» Elenco dei compiti
a) Secondo il reportage sulla Topaz Responder, da quando la nave è impegnata nel soccorso di migranti nel Mediterraneo centrale?
b) Dal reportage sulla Topaz Responder, riporta senza modifiche il passo che si apre con le parole contenenti "Salvare qualcuno è" e si chiude con "nel Mediterraneo centrale.".

» Estratto della pagina
########################################

[Eileen Quinn è stata per una settimana a bordo della Topaz Responder, la nave del Migrant Offshore Aid Station, ONG che si occupa del soccorso di migranti in mare. Di seguito il Reportage per la nostra testata delle ore più intense, legate alle operazioni di salvataggio di centinaia di persone.]
Assistere a un salvataggio di migranti in mare, in estrema sintesi, significa smettere di preoccuparsi della crisi migratoria in Europa. Di fatto, durante un salvataggio non c’è tempo per pensare. Tutte le tue energie sono impegnate nel cercare di impedire che le persone muoiano, che tu stesso muoia nel corso delle operazioni di salvataggio, e chiaramente anche nel gestire il peso emotivo di tutto questo.
Salvare qualcuno è un momento traumatico perché all’estrema felicità che lo accompagna seguono quasi sempre il vuoto e lo sconforto per quelli che non sei riuscito a tirare a bordo, o semplicemente per il dolore che hai visto patire. In quel momento di “euforica angoscia” ti rendi conto che qualunque dolore di quel tipo è, o meglio dovrebbe essere, evitato a tutti i costi.
L’equipaggio a bordo della Topaz Responder tutto questo lo sa bene. La nave è impegnata nel soccorso di migranti nel Mediterraneo centrale dal giugno 2016, noleggiata dalla ONG senza fini di lucro Moas, acronimo di Migrant Offshore Aid Station. L’ONG, registrata a Malta e fondata dai coniugi filantropi Christopher e Regina Catambrone nel 2014, opera nel soccorso di migranti nel Mar Egeo, nel Golfo del Bengala e nel Mediterraneo centrale.
A bordo della Topaz Responder sono tre i gruppi che collaborano a questo intento: soccorritori professionisti e il foto-giornalista della fondazione Moas, personale sanitario e mediatico della Croce Rossa, e infine il Capitano della nave e i tecnici della compagnia Topaz, quest’ultima proprietaria della Responder. Il sistema di salvataggio è complesso, basato soprattutto sull’altissima collaborazione tra questi tre gruppi, e sul fatto che tutti sanno esattamente cosa fare e, ancora più importante, cosa non fare.
“Ho contribuito al salvataggio di circa 10.000 migranti da quando ho iniziato a lavorare per Moas lo scorso luglio. Qui viaggiamo su corde estreme, da 0 a 100 in pochi secondi. Il minuto prima non c’è nulla da fare, quello dopo devi soccorrere più di 300 persone stipate in un barcone“, racconta Joseph Sammut, detto Joey, marinaio scelto sulla Topaz Responder dal luglio 2016. La sua non è una stima approssimativa. Insieme ai suoi colleghi Pierre, Hamilton, Antoine, Marcin, Paul, e Pedro – tutti esperti soccorritori del Moas – circa 10.000 vite sono state risparmiate a una morte orribile in pochi mesi.

########################################

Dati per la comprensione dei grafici
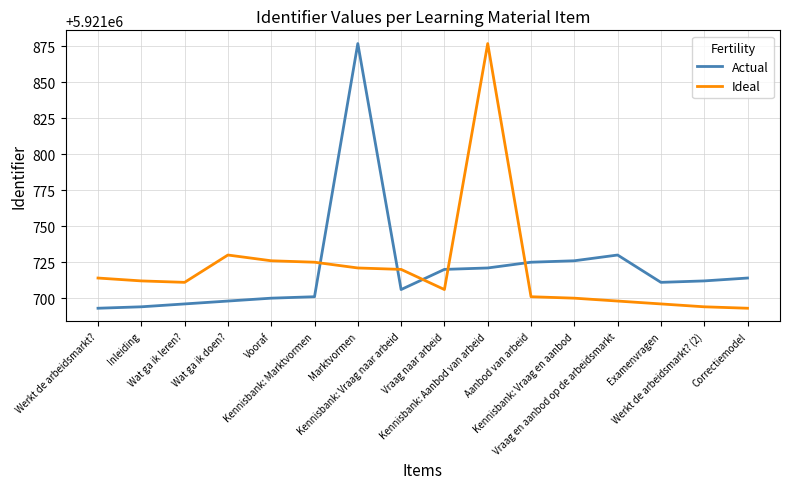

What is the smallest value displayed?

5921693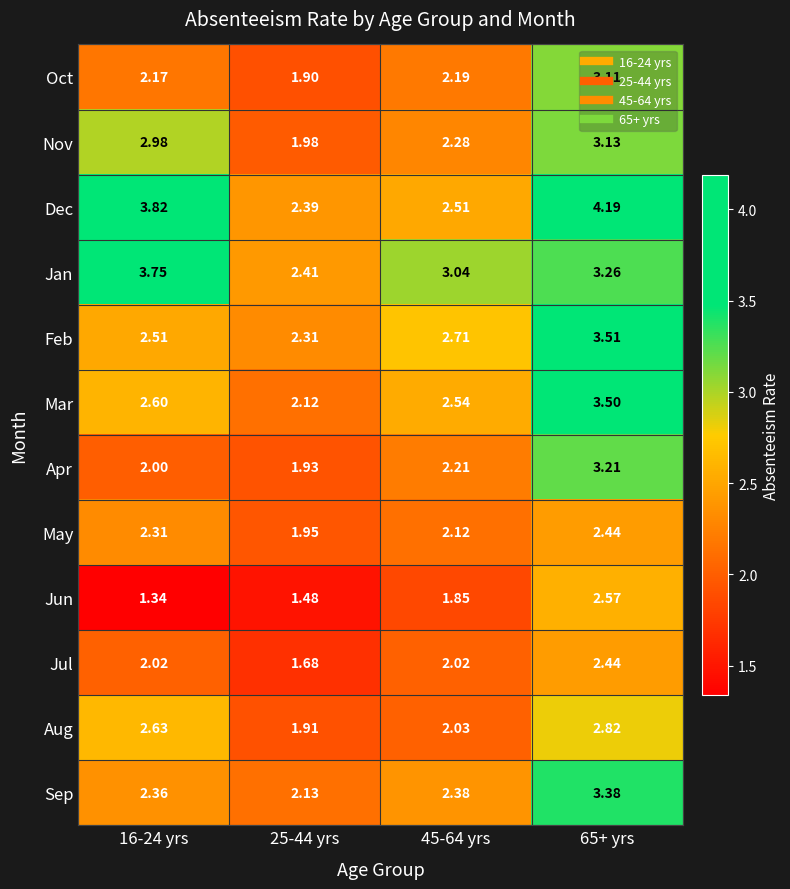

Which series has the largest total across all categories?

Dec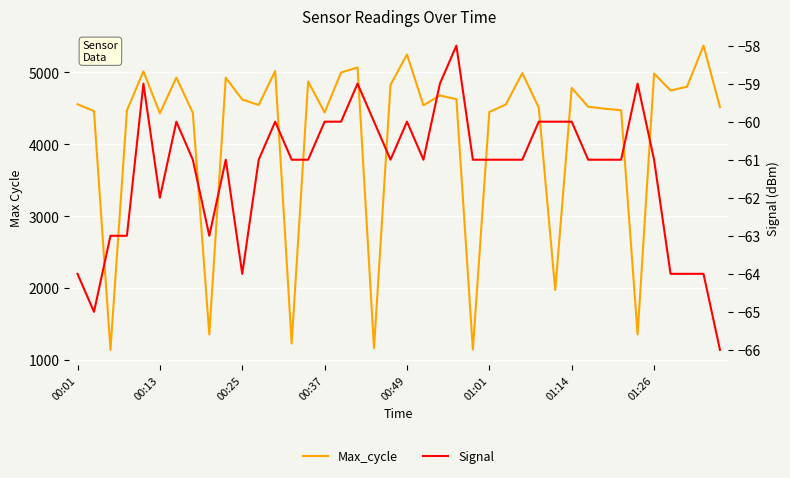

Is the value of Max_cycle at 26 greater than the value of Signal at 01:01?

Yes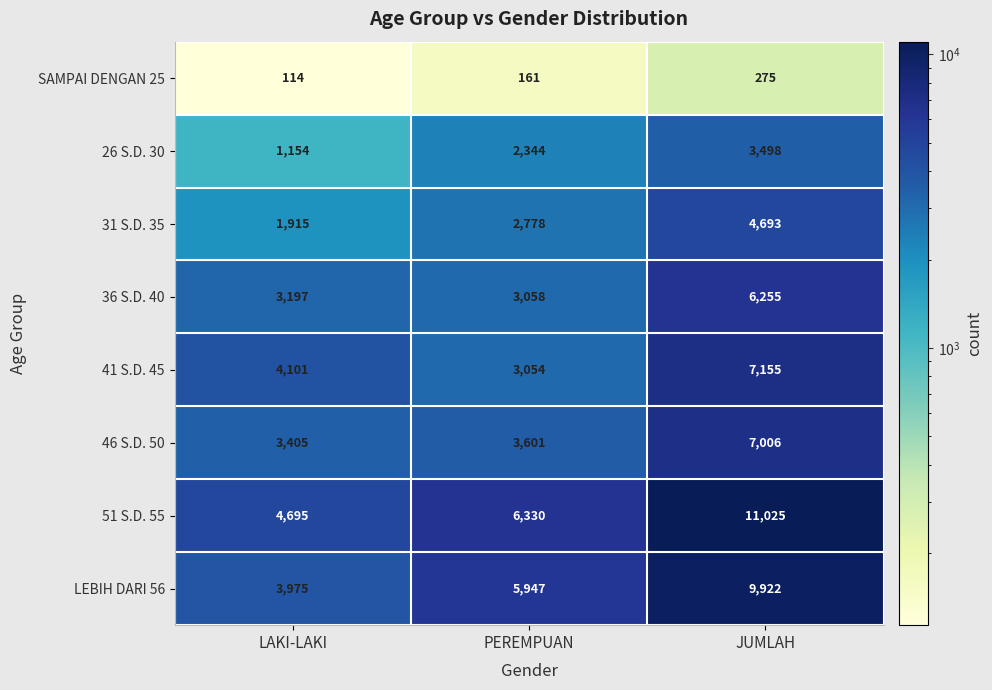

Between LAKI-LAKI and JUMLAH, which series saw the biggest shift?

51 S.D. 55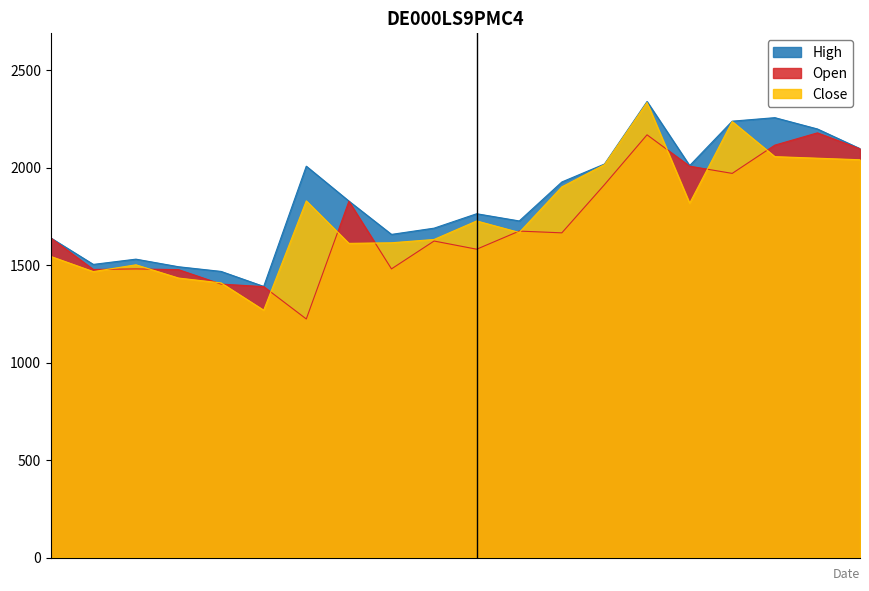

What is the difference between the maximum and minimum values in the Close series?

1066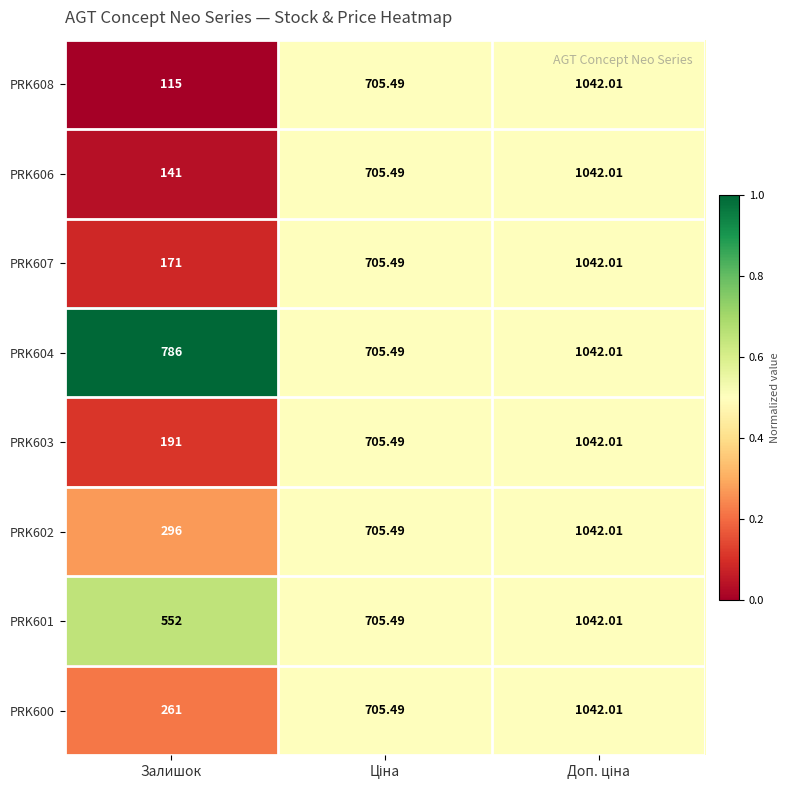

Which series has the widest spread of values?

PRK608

########################################

» Le tue risposte
a) Dal giugno 2016.

b)
Salvare qualcuno è un momento traumatico perché all’estrema felicità che lo accompagna seguono quasi sempre il vuoto e lo sconforto per quelli che non sei riuscito a tirare a bordo, o semplicemente per il dolore che hai visto patire. In quel momento di “euforica angoscia” ti rendi conto che qualunque dolore di quel tipo è, o meglio dovrebbe essere, evitato a tutti i costi.
L’equipaggio a bordo della Topaz Responder tutto questo lo sa bene. La nave è impegnata nel soccorso di migranti nel Mediterraneo centrale dal giugno 2016, noleggiata dalla ONG senza fini di lucro Moas, acronimo di Migrant Offshore Aid Station. L’ONG, registrata a Malta e fondata dai coniugi filantropi Christopher e Regina Catambrone nel 2014, opera nel soccorso di migranti nel Mar Egeo, nel Golfo del Bengala e nel Mediterraneo centrale.